Révélateurs de jeunes talents, ces premiers concours constituent une antichambre pour leurs homologues plus prestigieux que sont les MOF ou les Coupes du Monde, vecteurs de notoriété et consécrations d’une carrière. Sans aller jusque-là, « les concours génèrent de la visibilité auprès du grand public. Ils participent à un développement des ventes, et donc du chiffre d’affaires des artisans », souligne Dominique Anract. Et ce, toutes catégories confondues : « Il faut prendre des apprentis et croire en eux. Il y a toujours un bénéfice de créativité, d’attractivité, pour l’entreprise. »

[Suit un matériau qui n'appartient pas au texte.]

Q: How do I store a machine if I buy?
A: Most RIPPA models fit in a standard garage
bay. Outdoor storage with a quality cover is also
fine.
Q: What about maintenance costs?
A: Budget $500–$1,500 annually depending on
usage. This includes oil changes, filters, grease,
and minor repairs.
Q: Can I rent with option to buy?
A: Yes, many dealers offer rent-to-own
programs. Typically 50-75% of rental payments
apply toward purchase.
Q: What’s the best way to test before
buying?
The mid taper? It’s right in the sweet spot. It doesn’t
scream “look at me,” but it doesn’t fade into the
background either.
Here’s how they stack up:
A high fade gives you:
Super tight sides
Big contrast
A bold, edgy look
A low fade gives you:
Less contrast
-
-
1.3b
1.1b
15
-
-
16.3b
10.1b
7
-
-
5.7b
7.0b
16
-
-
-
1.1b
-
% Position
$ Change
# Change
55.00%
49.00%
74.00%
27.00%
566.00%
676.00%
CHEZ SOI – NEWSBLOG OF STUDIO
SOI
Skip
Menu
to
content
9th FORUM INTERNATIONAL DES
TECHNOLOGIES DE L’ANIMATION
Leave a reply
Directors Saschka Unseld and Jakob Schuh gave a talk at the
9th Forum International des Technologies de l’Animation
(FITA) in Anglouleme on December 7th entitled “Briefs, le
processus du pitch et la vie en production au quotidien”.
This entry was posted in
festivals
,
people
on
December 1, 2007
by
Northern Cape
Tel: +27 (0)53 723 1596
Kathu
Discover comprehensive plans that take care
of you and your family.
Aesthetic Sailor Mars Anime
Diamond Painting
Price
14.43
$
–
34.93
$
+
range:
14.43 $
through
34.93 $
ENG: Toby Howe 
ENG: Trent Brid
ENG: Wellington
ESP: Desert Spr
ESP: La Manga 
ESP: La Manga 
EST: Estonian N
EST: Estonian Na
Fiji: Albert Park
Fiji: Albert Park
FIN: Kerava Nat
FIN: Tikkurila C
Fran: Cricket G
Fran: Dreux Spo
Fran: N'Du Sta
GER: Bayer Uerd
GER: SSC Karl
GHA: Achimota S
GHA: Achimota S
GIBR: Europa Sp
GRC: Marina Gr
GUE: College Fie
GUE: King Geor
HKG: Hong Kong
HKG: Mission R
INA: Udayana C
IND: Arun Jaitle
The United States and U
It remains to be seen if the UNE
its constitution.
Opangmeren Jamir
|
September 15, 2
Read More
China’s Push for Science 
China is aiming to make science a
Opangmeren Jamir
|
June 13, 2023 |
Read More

Sacrée MAF dessert de restaurant en 2016, durant son année de brevet technique des métiers, Charlotte Hagneaux a été soutenue par son patron, lui-même compétiteur par le passé : « Il me permettait de rester après ma journée de travail et me laissait le laboratoire à disposition pour m’entraîner. » À la clé : une jolie couverture médiatique, avec un impact positif pour son entreprise. La jeune femme a depuis ouvert sa boutique au Mans avec son conjoint boulanger et n’a pas hésité, à son tour, à valoriser son titre pour monter son projet. Un juste retour sur investissement.